> **Objetivo da tarefa**
Dê continuidade à seleção sobre o carnavalesco Oswaldo, o "Rei da Espuma", a partir do ponto em que ela termina.

___ Seleção ___

Conhecido mais genericamente como o “Rei da Espuma”, por consequência do material de mais destaque ao longo de seus carnavais, Oswaldo construiu um jardim de ideias inteligentes em sua trajetória, marcado por soluções particulares, que marcaram bem sua personalidade artística. Desde do uso do multicolorido tropical e uma estética menos acadêmica, voltada a referências populares e da cultura de massa, como as histórias em quadrinhos e desenhos animados. Contrariando um estilo de carnaval que chamamos “barroco”, abusando de linhas e formatos simples que desenhavam curvas e movimentos retilíneos.

Desfile do Império Serrano em 1989.

___ Material fornecido ___

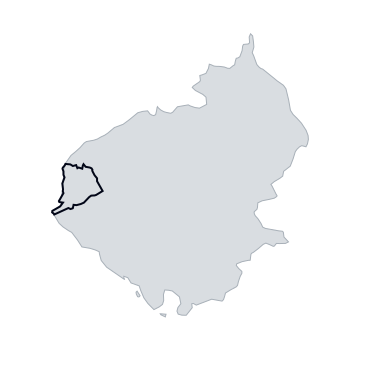 Bântéay Méanchey on a map of Cambodia (Mercator projection), rotated 331°
{"feature_id": "KHM-1777", "entity_name": "Bântéay Méanchey", "entity_type": "Province", "adm_level": 1, "iso_a3": "KHM", "parent_name": "Cambodia", "parent_adm1": "", "projection": "mercator", "projection_center": [102.955, 13.824], "detail": "coarse", "context": "in_parent", "style": "outline", "palette": "ink", "viewbox_px": 384, "rotation_deg": 331, "n_neighbors": 0, "source": "natural_earth", "source_scale": "10m", "svg_char_len": 3370}
<svg xmlns="http://www.w3.org/2000/svg" viewBox="0 0 384 384"><g transform="rotate(331 192 192)"><path d="M319.9,82.0L320.7,84.9L318.6,90.3L316.4,95.2L312.2,99.4L312.0,102.6L310.5,111.9L311.1,114.9L312.1,117.4L313.4,118.8L317.1,127.9L320.4,136.2L323.7,143.0L324.2,147.3L321.2,158.2L317.7,168.3L318.0,173.2L319.5,178.2L321.1,184.9L321.7,193.4L320.9,198.9L319.3,202.4L316.3,205.9L313.6,207.7L310.5,204.7L308.0,204.6L304.6,205.5L301.9,206.8L296.5,212.0L290.5,217.0L282.2,218.3L279.0,222.1L275.5,222.6L269.0,222.8L264.7,223.6L264.9,225.5L264.5,234.4L264.6,236.4L264.0,237.0L261.0,237.3L256.0,235.9L249.1,233.7L244.3,233.4L241.8,237.2L240.3,238.7L238.5,239.0L236.6,239.6L235.9,241.4L235.8,243.5L236.7,247.2L237.1,253.0L236.8,257.0L238.6,259.5L249.0,268.0L252.0,270.1L252.4,271.4L250.6,276.0L252.2,282.4L248.9,282.3L243.5,279.5L240.9,277.9L237.8,279.2L236.7,278.9L234.5,275.8L231.8,272.5L228.9,272.3L222.8,273.6L216.7,274.5L214.3,274.5L213.3,275.1L209.8,279.9L208.2,279.1L202.0,277.2L196.3,276.5L195.1,277.8L195.8,281.7L197.1,285.6L196.3,287.2L193.2,289.2L189.1,292.9L186.6,295.7L184.8,296.4L178.5,296.3L172.3,296.6L169.7,299.3L167.4,301.4L165.4,302.0L157.2,295.3L140.9,293.0L139.1,290.1L137.6,289.6L136.1,293.3L127.2,297.0L123.4,294.8L120.7,292.1L121.1,288.9L123.7,286.2L128.1,284.3L130.2,277.6L126.8,269.0L123.8,266.5L120.7,264.5L117.4,267.7L114.6,273.2L111.7,276.0L107.7,276.6L101.7,276.4L99.4,268.2L98.6,261.3L99.4,253.3L100.3,248.5L94.6,242.0L94.3,235.8L91.5,232.6L90.7,234.2L90.8,236.0L90.0,234.7L80.9,216.4L79.4,207.9L81.0,201.4L81.9,199.2L79.3,195.8L75.6,191.9L69.1,186.7L68.6,178.6L67.2,169.0L65.2,165.8L62.2,159.9L60.6,155.0L60.1,142.1L60.9,141.0L65.5,140.7L71.4,139.7L72.4,137.6L71.3,135.9L75.1,133.0L80.5,126.6L84.7,119.8L87.7,115.6L89.5,111.4L95.6,105.4L104.0,101.3L109.7,100.3L115.7,98.9L121.4,96.9L124.1,96.7L131.2,99.1L135.0,99.8L139.0,99.7L143.1,100.0L146.8,99.7L155.4,98.0L164.6,99.4L172.8,98.3L183.0,96.4L188.0,97.6L192.5,99.5L193.1,103.5L194.2,105.3L195.7,106.7L197.7,106.7L200.3,103.9L202.5,101.1L203.2,100.6L203.3,102.0L204.4,105.1L206.3,108.1L208.3,110.1L211.5,112.8L213.7,112.9L220.6,110.4L231.0,114.0L232.2,115.9L235.6,119.6L239.2,122.3L247.3,122.5L250.2,115.9L248.8,111.9L244.2,104.9L242.9,100.7L244.4,100.0L252.3,99.2L253.5,98.4L255.3,93.9L257.4,94.4L261.7,95.0L266.3,91.9L269.1,88.6L270.5,90.1L272.2,92.4L273.9,93.7L277.3,95.7L280.9,98.4L283.2,101.1L285.0,102.2L289.6,101.4L290.9,101.5L293.6,98.3L295.5,96.5L297.1,97.0L299.4,96.9L304.3,92.7L307.1,88.9L308.6,87.9L313.0,89.8L314.7,89.4L317.2,84.1L319.9,82.0ZM96.3,257.5L95.4,258.0L94.6,258.0L93.7,257.2L93.8,254.3L94.5,252.5L95.9,252.1L96.3,257.5ZM110.0,286.3L108.1,288.3L105.2,284.2L105.2,283.1L110.0,286.3Z" fill="#d9dde1" stroke="#a8b0b8" stroke-width="1"/><path d="M60.7,140.8L69.7,140.7L74.0,138.7L71.1,136.5L71.2,135.4L79.0,130.7L79.4,128.6L80.5,127.1L82.7,121.7L87.6,117.4L87.9,114.7L89.6,111.6L90.0,108.9L90.8,108.1L93.5,107.1L94.9,106.1L99.0,108.9L100.4,111.5L103.7,112.3L103.3,115.6L104.7,115.6L107.3,118.4L109.4,115.9L110.6,115.1L111.2,118.4L114.5,121.1L115.6,122.6L115.7,124.2L115.1,125.0L115.0,126.1L114.9,130.1L115.6,134.0L114.2,136.5L114.3,147.8L106.7,148.1L105.2,147.8L102.1,146.3L99.6,146.6L92.3,148.9L88.9,148.6L84.6,147.5L82.2,145.8L79.9,148.4L79.5,148.4L77.5,148.0L76.1,146.1L60.6,144.9L60.6,143.9L59.8,142.0L60.7,140.8Z" fill="none" stroke="#020617" stroke-width="2"/></g></svg>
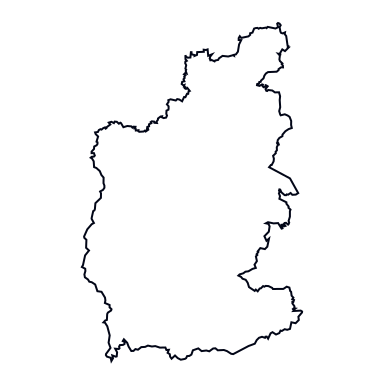 Pihuamo, Jalisco, Mexico
{"feature_id": "50627088B45338905854221", "entity_name": "Pihuamo", "entity_type": "district", "adm_level": 2, "iso_a3": "MEX", "parent_name": "Mexico", "parent_adm1": "Jalisco", "projection": "mercator", "projection_center": [-103.387, 19.169], "detail": "fine", "context": "isolated", "style": "outline", "palette": "ink", "viewbox_px": 384, "rotation_deg": 0, "n_neighbors": 0, "source": "geoboundaries", "source_scale": "gbopen_adm2", "svg_char_len": 5932}
<svg xmlns="http://www.w3.org/2000/svg" viewBox="0 0 384 384"><path d="M111.4,361.0L113.0,358.3L112.3,355.4L115.8,356.7L116.7,356.4L117.1,352.3L115.2,348.7L118.8,349.0L119.5,348.3L119.1,346.6L119.9,345.1L123.0,344.9L124.5,344.0L124.7,342.0L122.8,341.1L123.9,339.3L127.2,342.8L128.6,346.6L131.3,351.0L133.5,350.9L135.4,349.1L138.0,349.7L141.3,347.1L145.1,346.9L147.9,345.6L151.9,346.5L155.3,346.1L159.9,347.6L165.4,347.5L166.4,350.0L168.8,349.8L167.6,352.8L169.8,354.2L170.1,356.6L171.6,358.7L175.0,355.5L177.7,358.1L180.8,359.7L184.9,358.9L186.1,358.2L187.1,356.1L189.4,355.9L191.4,354.6L192.9,350.3L198.3,348.4L201.6,351.1L206.3,350.5L209.3,351.3L213.1,348.5L215.4,348.3L217.8,350.3L223.9,350.0L227.0,351.1L231.2,353.8L233.2,354.1L248.6,346.0L254.8,343.7L256.7,340.1L259.0,337.8L262.0,336.8L265.0,337.8L265.5,336.7L266.7,336.6L268.1,338.7L270.6,333.3L272.5,332.2L276.0,334.5L279.3,333.1L280.5,330.6L281.8,331.0L284.7,329.2L287.2,329.8L290.0,328.9L291.4,322.3L295.6,323.2L298.8,320.0L298.4,316.7L302.0,312.5L302.1,311.5L300.7,310.6L293.5,311.0L294.3,310.1L293.5,309.6L295.2,308.5L293.8,308.3L294.5,307.7L294.4,306.2L292.4,303.4L292.4,301.9L293.3,302.0L294.0,300.0L292.3,299.2L293.4,297.7L291.6,295.7L291.1,291.8L290.2,291.0L289.4,287.6L286.7,286.7L283.4,288.9L272.9,289.0L272.2,287.9L268.5,286.1L265.7,285.9L264.3,286.7L263.1,286.1L260.9,288.3L259.7,288.5L257.7,291.3L255.8,289.6L254.7,290.9L249.0,287.1L247.7,282.8L245.7,279.8L242.5,278.7L241.1,276.9L238.4,275.6L239.6,274.4L243.3,273.3L245.4,271.7L248.4,271.3L252.5,268.9L255.8,267.9L254.5,264.7L256.9,261.1L255.9,256.4L257.3,255.0L256.6,254.2L258.3,252.0L257.7,251.4L260.3,248.1L264.9,249.1L267.3,246.7L269.0,238.6L266.5,240.8L264.4,236.2L268.8,231.7L269.6,226.3L268.5,223.9L265.9,223.3L268.0,222.2L273.6,223.4L278.1,223.1L281.6,228.6L282.5,228.3L281.6,224.8L282.6,224.7L284.1,226.3L285.4,225.9L283.9,223.8L284.6,223.0L286.0,222.8L288.1,224.6L288.6,224.1L289.2,222.6L288.6,220.9L289.9,216.7L289.9,211.2L290.5,209.6L288.5,207.8L288.6,206.5L286.4,203.7L286.4,202.3L279.4,198.8L280.0,196.1L278.9,193.3L279.7,192.0L279.0,190.6L279.4,189.4L280.2,189.6L281.4,192.3L284.6,195.1L286.1,195.2L286.7,194.4L288.1,194.7L290.6,193.0L292.3,194.8L295.8,194.6L298.2,193.1L290.0,178.4L269.1,167.2L270.9,165.0L271.7,165.0L273.6,161.4L273.9,158.7L273.1,155.8L275.8,153.2L275.6,151.8L276.9,150.3L276.8,147.2L277.9,144.9L278.8,144.6L278.3,143.2L276.4,143.5L277.3,142.8L277.8,140.0L279.4,137.9L282.4,136.2L282.5,134.6L285.4,131.2L288.6,129.1L291.8,128.0L291.1,125.0L291.2,121.0L289.6,116.9L287.6,115.5L284.8,114.3L280.7,115.3L280.2,114.5L279.2,111.1L280.2,107.2L279.7,100.1L280.1,96.2L279.0,92.3L274.9,92.4L272.3,90.5L268.2,90.0L267.2,91.0L266.3,90.8L265.5,89.0L267.7,86.3L266.3,85.4L265.6,85.2L265.4,86.5L263.6,87.2L262.6,86.2L262.9,84.7L262.1,84.4L259.5,85.9L257.0,85.2L257.2,84.0L259.0,83.5L259.3,82.0L260.6,81.9L261.1,80.5L263.5,78.4L264.4,75.6L265.9,73.5L268.0,72.1L276.7,71.7L278.6,70.1L278.6,69.1L281.1,67.3L283.0,67.4L282.9,65.6L281.7,64.1L282.4,63.4L279.9,61.0L279.4,59.4L279.9,55.6L278.2,53.7L280.3,54.1L280.2,52.9L282.3,49.4L285.0,51.1L288.8,47.3L287.9,47.1L288.3,46.1L287.6,45.8L286.2,36.0L284.7,34.1L285.0,32.4L282.7,33.4L281.1,32.9L280.4,31.6L279.6,27.1L280.7,25.2L279.5,23.6L278.0,23.0L277.2,23.7L278.1,27.2L275.5,28.5L267.7,26.9L266.6,28.1L266.0,27.6L261.9,28.3L260.2,27.9L258.6,28.7L257.5,27.9L255.6,28.1L254.1,28.6L252.5,32.6L250.1,33.3L250.2,34.8L248.4,36.4L241.2,37.9L239.8,36.2L238.7,38.1L238.7,40.0L241.2,40.1L239.1,44.4L237.9,51.7L235.9,54.4L233.7,54.9L233.9,55.7L233.0,55.2L228.2,56.5L222.5,55.9L218.9,58.4L218.2,59.9L215.2,60.5L214.6,61.4L211.9,60.1L209.5,60.4L210.9,59.7L209.7,58.6L210.2,56.6L212.0,54.3L208.2,55.8L207.6,49.4L205.9,50.0L203.7,49.7L203.8,51.8L197.2,52.1L197.0,54.9L194.6,55.9L194.7,55.1L191.6,54.3L191.5,52.2L190.9,52.2L190.4,57.5L187.9,57.7L186.1,56.8L185.4,55.2L185.5,59.2L186.8,60.8L185.4,61.5L185.2,63.2L186.2,65.2L185.4,68.7L186.2,69.7L185.7,70.9L186.5,73.2L185.6,72.7L184.0,74.3L185.5,75.2L184.2,76.8L184.7,77.9L183.5,79.2L184.4,81.3L182.2,81.8L181.7,84.0L183.5,85.4L184.4,85.0L183.9,86.8L185.2,87.1L184.8,88.3L186.0,88.9L187.3,87.9L189.7,90.9L188.6,91.3L188.2,93.8L187.0,93.8L185.4,97.2L184.1,97.0L182.1,101.3L179.3,99.5L177.2,99.1L175.8,100.5L170.6,99.3L168.3,100.2L168.6,101.9L166.9,104.3L168.6,106.3L168.6,108.7L168.4,109.7L166.5,110.6L166.3,113.8L167.0,115.6L166.1,117.6L163.7,118.1L161.7,117.2L162.0,116.3L160.6,116.5L158.0,118.5L157.9,119.8L156.4,121.8L156.9,123.0L154.4,122.8L154.1,121.6L151.8,121.3L150.7,122.1L151.3,123.2L149.0,124.3L149.1,126.3L147.3,126.9L147.0,128.8L147.9,128.3L148.3,129.7L145.7,131.5L144.9,130.6L143.7,131.5L139.3,131.8L138.4,131.3L138.5,130.2L135.8,130.5L135.6,128.5L134.5,128.4L135.3,126.8L133.4,126.7L132.4,127.6L131.4,126.4L127.3,126.0L123.4,127.2L121.0,123.1L120.3,122.7L118.9,123.7L116.8,121.8L114.7,121.6L113.9,123.1L111.4,121.8L108.8,122.6L110.3,124.5L106.9,127.0L106.4,128.2L105.6,128.6L105.0,127.4L103.3,128.1L101.5,129.6L100.4,129.2L98.8,130.1L97.9,132.0L95.1,132.4L95.7,134.1L98.1,136.5L96.5,141.7L97.5,142.3L97.5,143.9L96.6,145.3L94.2,146.5L94.0,149.0L91.6,151.6L91.6,153.1L93.9,153.1L94.8,155.6L93.9,156.6L91.7,156.8L90.7,157.7L92.0,158.5L93.7,161.3L94.1,167.1L96.4,168.0L99.8,171.1L101.4,175.0L103.6,177.6L103.5,183.2L104.4,185.6L104.4,187.8L103.0,189.9L100.1,191.5L101.0,193.3L100.9,197.9L95.4,203.2L94.9,209.0L94.4,210.4L93.2,211.1L91.7,217.8L91.6,218.8L93.9,223.0L91.7,224.2L87.3,229.3L84.1,236.5L84.3,237.8L86.4,239.8L86.1,247.8L89.0,250.5L85.1,255.4L83.0,265.1L81.9,267.0L85.2,268.7L85.4,271.0L84.4,274.4L84.9,277.3L88.0,279.5L89.3,281.7L91.7,282.2L95.2,284.5L97.4,291.2L101.5,291.8L105.0,297.6L105.4,300.3L104.9,303.0L109.6,305.0L109.6,307.4L111.5,309.2L111.1,310.5L107.9,312.6L107.2,314.0L106.9,319.9L105.2,320.5L103.5,322.4L105.0,322.7L107.3,326.3L109.7,335.4L108.6,342.7L110.5,347.9L106.0,354.0L105.9,355.1L106.9,356.6L110.7,357.8L111.4,361.0Z" fill="none" stroke="#020617" stroke-width="2"/></svg>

___

> **Resposta à tarefa**
Em sua breve passagem pelo Império Serrano, em 1989, conduzindo o enredo “Jorge Amado Axé Brasil”, apresentou uma estética bem próxima do que ele havia feito lá pelas bandas do Estácio de Sá anos antes quando estreou como carnavalesco principal. Na bela homenagem ao escritor, já deu indícios de como marcaria sua personalidade ao utilizar a linguagem das escolas de samba a seu modo, destacando-se pelo uso de colorido limpo e vibrante, com cores fortes, em qual cada ala formava um “blocão” de um tom cromático. As fantasias já teriam a assinatura marcante do carnavalesco, que se repetiria depois em diversos outros cortejos. Figurinos leves e balançantes, que se opunham ao estilo mais carregado de alguns outros profissionais. Grandes volumes formados de franjas, ráfias e tiras cortadas davam um tom corpuloso, mas leve, que servia bem aos componentes para pularem e se movimentarem com fluidez pela Sapucaí. Mesmo com tantas qualidades, a apresentação da Serrinha, infelizmente, foi esquecida historicamente, muito também por ter vindo logo depois do antológico “Ratos e Urubus” da Beija-Flor.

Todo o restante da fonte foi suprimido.